• Given text:
- - - - - - -

I am glad I am not alone    










-Vianka


----------



## luvmykindle3 (Dec 5, 2010)

I teach reading to middle school kids now, so I have to read young adults books, so I can select books for my kids to read. I tried Harry Potter, but did not really like it. Usually I try to read a couple of different books so I will be able to help the kids find books of interest. We are ordering Nooks for the students. The only reason they decided against the Kindle was because it is so thin, they felt the Nook was a little more sturdy.


----------



## Manley (Nov 14, 2010)

Yes, I read and write middle grade/young adult books, but not exclusively. There are so many good books out there no matter what genre they are in. It would be a huge mistake for me to refuse anything based on genre. I've read great westerns, romance, horror, sci fi, fantasy, children's, young adult, non-fiction...you name it. I just love to read.


----------



## kaotickitten (Jan 9, 2011)

- - - - - - -

• Source material:
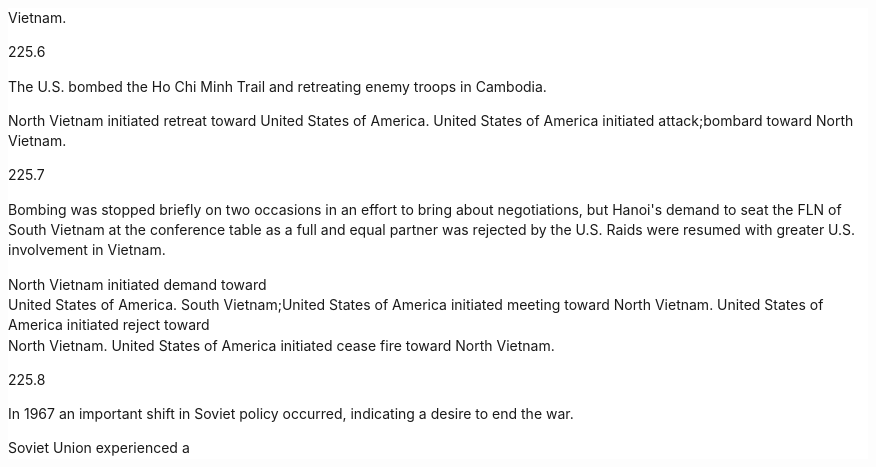 </span><span class="cl-96408e3c">Vietnam</span><span class="cl-96408e14">.</span></p></td></tr><tr style="overflow-wrap:break-word;"><td class="cl-9640da37"><p class="cl-96409bfc"><span class="cl-96408e14">225.6</span></p></td><td class="cl-9640da40"><p class="cl-96409bfc"><span class="cl-96408e14">The U.S. bombed the Ho Chi Minh Trail and retreating enemy troops in Cambodia.</span></p></td><td class="cl-9640da40"><p class="cl-96409bfc"><span class="cl-96408e3c">North</span><span class="cl-96408e3c"> </span><span class="cl-96408e3c">Vietnam</span><span class="cl-96408e14"> </span><span class="cl-96408e14">initiated</span><span class="cl-96408e14"> </span><span class="cl-96408e3c">retreat</span><span class="cl-96408e14"> </span><span class="cl-96408e14">toward</span><span class="cl-96408e14"> </span><span class="cl-96408e3c">United</span><span class="cl-96408e3c"> </span><span class="cl-96408e3c">States</span><span class="cl-96408e3c"> </span><span class="cl-96408e3c">of</span><span class="cl-96408e3c"> </span><span class="cl-96408e3c">America</span><span class="cl-96408e14">.</span><span class="cl-96408e14"> </span><span class="cl-96408e3c">United</span><span class="cl-96408e3c"> </span><span class="cl-96408e3c">States</span><span class="cl-96408e3c"> </span><span class="cl-96408e3c">of</span><span class="cl-96408e3c"> </span><span class="cl-96408e3c">America</span><span class="cl-96408e14"> </span><span class="cl-96408e14">initiated</span><span class="cl-96408e14"> </span><span class="cl-96408e3c">attack;bombard</span><span class="cl-96408e14"> </span><span class="cl-96408e14">toward</span><span class="cl-96408e14"> </span><span class="cl-96408e3c">North</span><span class="cl-96408e3c"> </span><span class="cl-96408e3c">Vietnam</span><span class="cl-96408e14">.</span></p></td></tr><tr style="overflow-wrap:break-word;"><td class="cl-9640da36"><p class="cl-96409bfc"><span class="cl-96408e14">225.7</span></p></td><td class="cl-9640da22"><p class="cl-96409bfc"><span class="cl-96408e14">Bombing was stopped briefly on two occasions in an effort to bring about negotiations, but Hanoi's demand to seat the FLN of South Vietnam at the conference table as a full and equal partner was rejected by the U.S. Raids were resumed with greater U.S. involvement in Vietnam.</span></p></td><td class="cl-9640da22"><p class="cl-96409bfc"><span class="cl-96408e3c">North</span><span class="cl-96408e3c"> </span><span class="cl-96408e3c">Vietnam</span><span class="cl-96408e14"> </span><span class="cl-96408e14">initiated</span><span class="cl-96408e14"> </span><span class="cl-96408e3c">demand</span><span class="cl-96408e14"> </span><span class="cl-96408e14">toward</span><span class="cl-96408e14"><br></span><span class="cl-96408e3c">United</span><span class="cl-96408e3c"> </span><span class="cl-96408e3c">States</span><span class="cl-96408e3c"> </span><span class="cl-96408e3c">of</span><span class="cl-96408e3c"> </span><span class="cl-96408e3c">America</span><span class="cl-96408e14">.</span><span class="cl-96408e14"> </span><span class="cl-96408e3c">South</span><span class="cl-96408e3c"> </span><span class="cl-96408e3c">Vietnam;United</span><span class="cl-96408e3c"> </span><span class="cl-96408e3c">States</span><span class="cl-96408e3c"> </span><span class="cl-96408e3c">of</span><span class="cl-96408e3c"> </span><span class="cl-96408e3c">America</span><span class="cl-96408e14"> </span><span class="cl-96408e14">initiated</span><span class="cl-96408e14"> </span><span class="cl-96408e3c">meeting</span><span class="cl-96408e14"> </span><span class="cl-96408e14">toward</span><span class="cl-96408e14"> </span><span class="cl-96408e3c">North</span><span class="cl-96408e3c"> </span><span class="cl-96408e3c">Vietnam</span><span class="cl-96408e14">.</span><span class="cl-96408e14"> </span><span class="cl-96408e3c">United</span><span class="cl-96408e3c"> </span><span class="cl-96408e3c">States</span><span class="cl-96408e3c"> </span><span class="cl-96408e3c">of</span><span class="cl-96408e3c"> </span><span class="cl-96408e3c">America</span><span class="cl-96408e14"> </span><span class="cl-96408e14">initiated</span><span class="cl-96408e14"> </span><span class="cl-96408e3c">reject</span><span class="cl-96408e14"> </span><span class="cl-96408e14">toward</span><span class="cl-96408e14"><br></span><span class="cl-96408e3c">North</span><span class="cl-96408e3c"> </span><span class="cl-96408e3c">Vietnam</span><span class="cl-96408e14">.</span><span class="cl-96408e14"> </span><span class="cl-96408e3c">United</span><span class="cl-96408e3c"> </span><span class="cl-96408e3c">States</span><span class="cl-96408e3c"> </span><span class="cl-96408e3c">of</span><span class="cl-96408e3c"> </span><span class="cl-96408e3c">America</span><span class="cl-96408e14"> </span><span class="cl-96408e14">initiated</span><span class="cl-96408e14"> </span><span class="cl-96408e3c">cease</span><span class="cl-96408e3c"> </span><span class="cl-96408e3c">fire</span><span class="cl-96408e14"> </span><span class="cl-96408e14">toward</span><span class="cl-96408e14"> </span><span class="cl-96408e3c">North</span><span class="cl-96408e3c"> </span><span class="cl-96408e3c">Vietnam</span><span class="cl-96408e14">.</span></p></td></tr><tr style="overflow-wrap:break-word;"><td class="cl-9640da37"><p class="cl-96409bfc"><span class="cl-96408e14">225.8</span></p></td><td class="cl-9640da40"><p class="cl-96409bfc"><span class="cl-96408e14">In 1967 an important shift in Soviet policy occurred, indicating a desire to end the war.</span></p></td><td class="cl-9640da40"><p class="cl-96409bfc"><span class="cl-96408e3c">Soviet</span><span class="cl-96408e3c"> </span><span class="cl-96408e3c">Union</span><span class="cl-96408e14"> </span><span class="cl-96408e14">experienced</span><span class="cl-96408e14"> </span><span class="cl-96408e14">a</span><span class="cl-96408e14">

- - - - - - -

Answer these from the forum thread:
1. What subject does luvmykindle3 teach, and to whom?
2. Why were Nooks chosen over the Kindle for the students?
3. What does Manley say would be a huge mistake?

• Response area:
1. Reading, to middle school kids.
2. The Kindle is so thin that the Nook was felt to be a little more sturdy.
3. Refusing anything based on genre.